Prévu ce mardi en commission, pour une séance plénière prévue demain jeudi, l’examen du projet de résolution soutenant la non-restructuration de la dette a été renvoyé à une date ultérieur
“La réunion de la commission des Finances de l’Assemblée nationale qui devait se tenir aujourd’hui (hier) a été reportée in extremis, après que leur recours à la voltige financière toxique a été étalé au grand jour”, confirme Thierno Alassane Sall, député non-inscrit.
Un report sans explication officielle, qui intervient dans un climat alourdi par les révélations sur une supposée « dette secrète »
Aucune justification officielle n’a été avancée pour expliquer ce report, qui touche également la séance plénière prévue demain jeudi sur le même sujet. Un silence qui alimente interrogations et spéculations dans un contexte déjà sous tension. Car ce contretemps intervient au moment où une polémique enfle autour d’une présumée « dette secrète », révélée par la presse internationale. Des accusations qui, bien que contestées par les autorités, continuent de nourrir le débat public et politique.

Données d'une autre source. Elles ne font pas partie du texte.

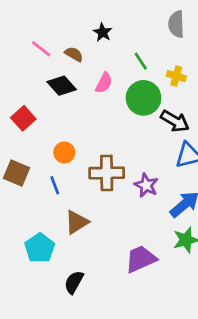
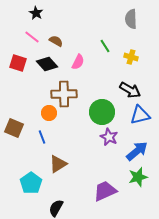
black star: (103, 32) -> (36, 13), moved
green circle: (143, 98) -> (102, 112), moved
red square: (23, 118) -> (18, 63), moved, turned -30
brown cross: (107, 173) -> (64, 94), moved

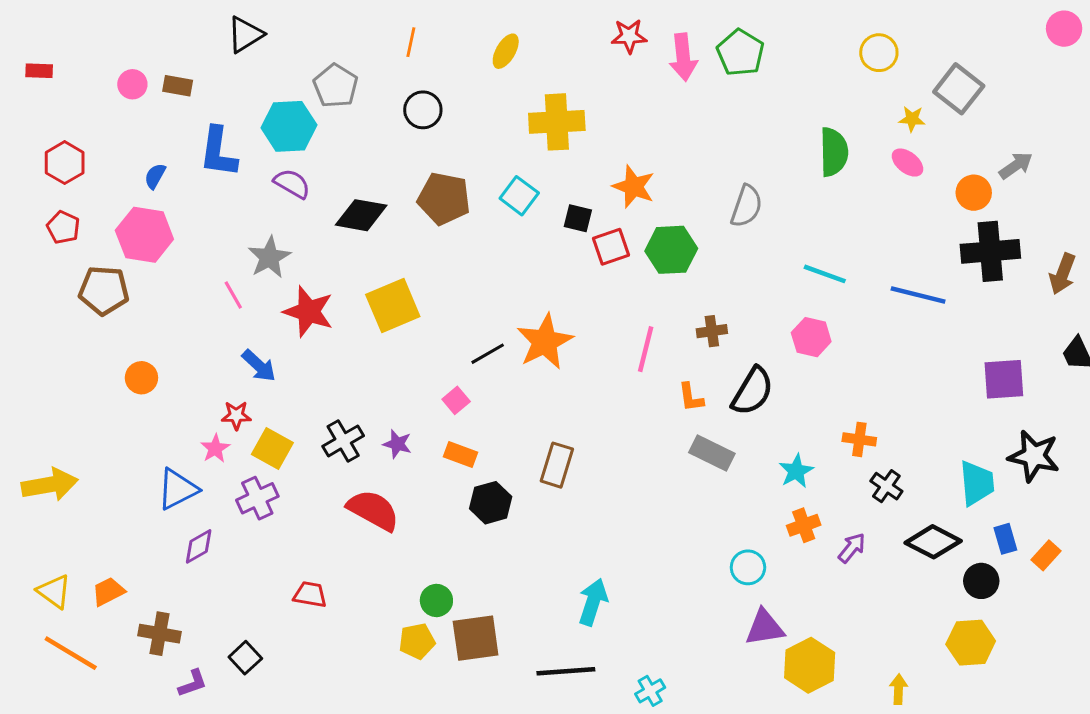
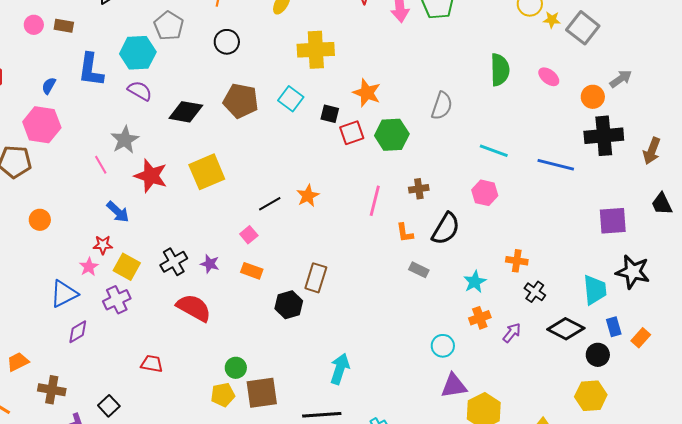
yellow star: (912, 119) -> (552, 20), moved
orange star: (545, 342) -> (308, 196), size x0.6
gray rectangle: (712, 453) -> (419, 270), size x0.7
black hexagon: (491, 503) -> (289, 305), moved

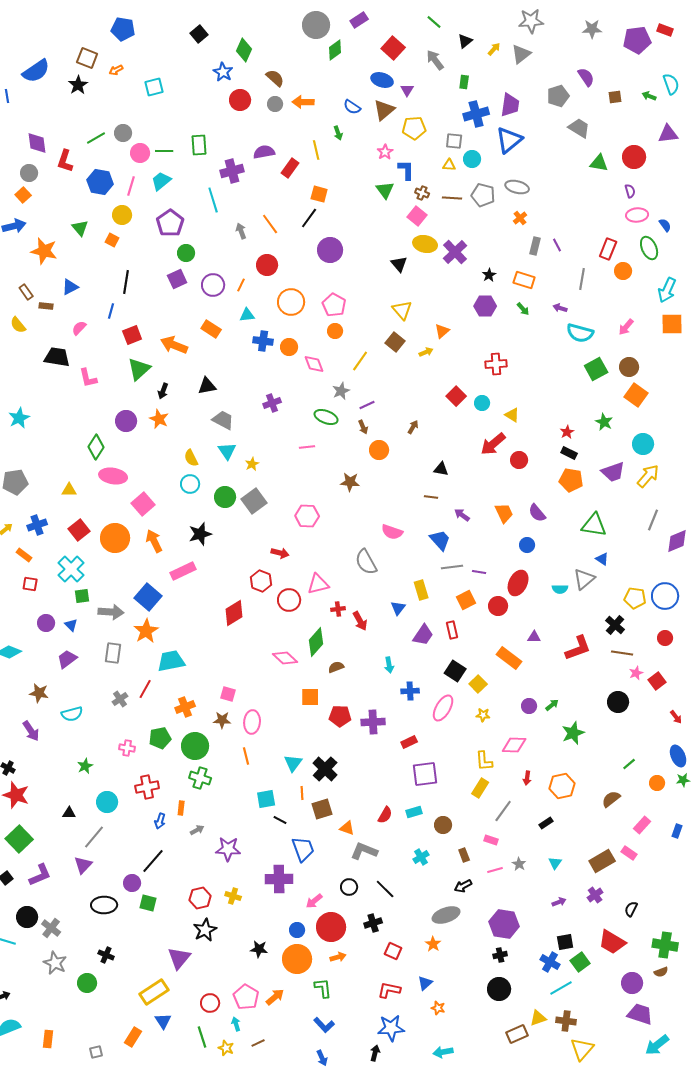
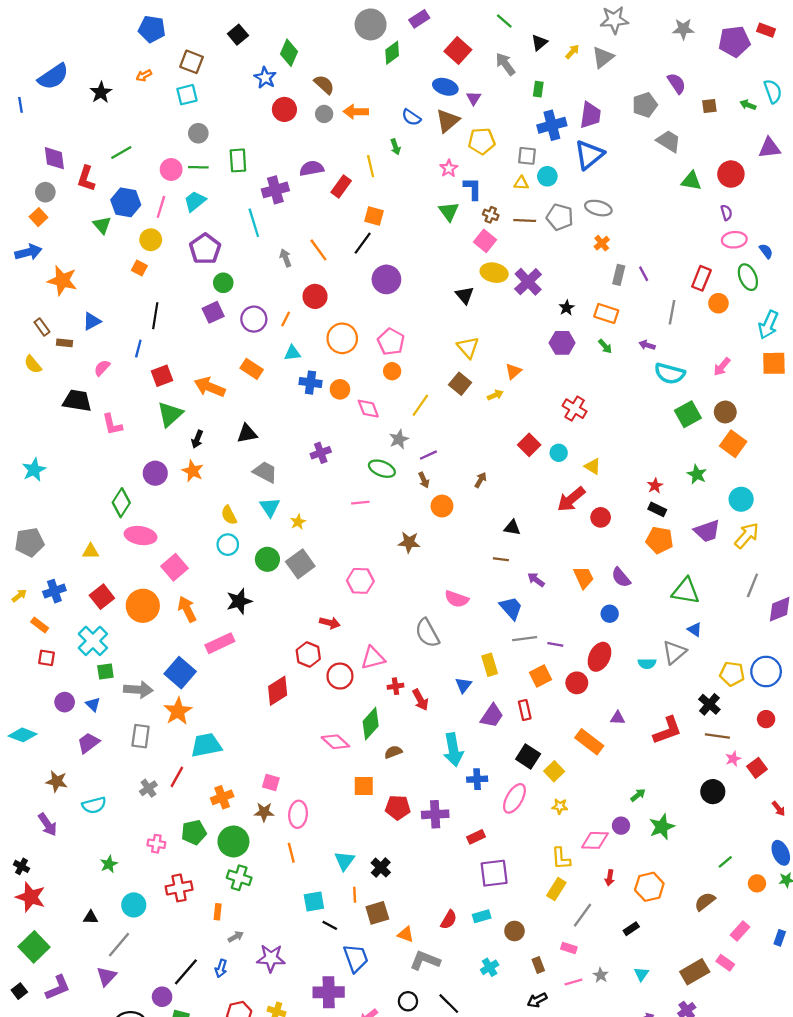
brown square: (87, 58) -> (192, 62), moved
gray circle: (123, 133) -> (198, 133), moved
green triangle: (80, 228) -> (102, 225), moved
red cross: (496, 364) -> (575, 409), turned 35
cyan arrow: (389, 665) -> (453, 750), size x1.8
purple circle: (529, 706) -> (621, 826), moved
black cross: (325, 769) -> (381, 868), size x0.7
blue arrow: (160, 821) -> (221, 968), moved

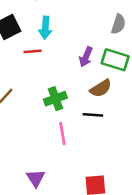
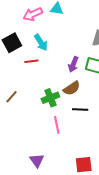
cyan arrow: (45, 28) -> (41, 42), turned -36
brown semicircle: (101, 88) -> (72, 88), moved

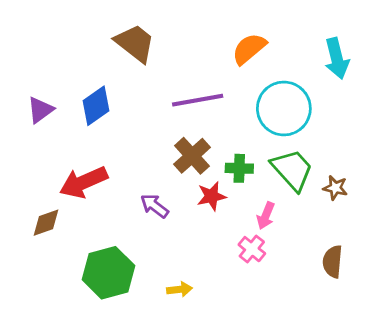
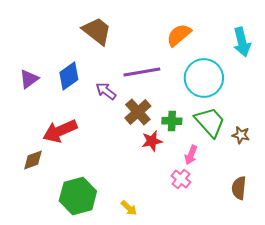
purple arrow: (154, 206) -> (106, 91), moved
yellow arrow: (179, 289) -> (129, 208), turned 48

“Le Régime tenait pourtant là une opportunité idéale de clarifier les accusations graves de dissimulation portées à son égard. Il préfère laisser passer l’orage et fourbir ses arguties”, estime le député Thierno Alassane Sall »
“Le Régime tenait pourtant là une opportunité idéale de clarifier les accusations graves de dissimulation portées à son égard. Il préfère laisser passer l’orage et fourbir ses arguties. Avoir une majorité écrasante en nombre ne suffit plus pour masquer leur incompétence”, a ajouté le leader de la République des Valeurs. Dans ce climat chargé, le report des discussions parlementaires apparaît comme un signal troublant. Entre volonté d’apaisement, besoin de clarification ou stratégie politique, le flou demeure total.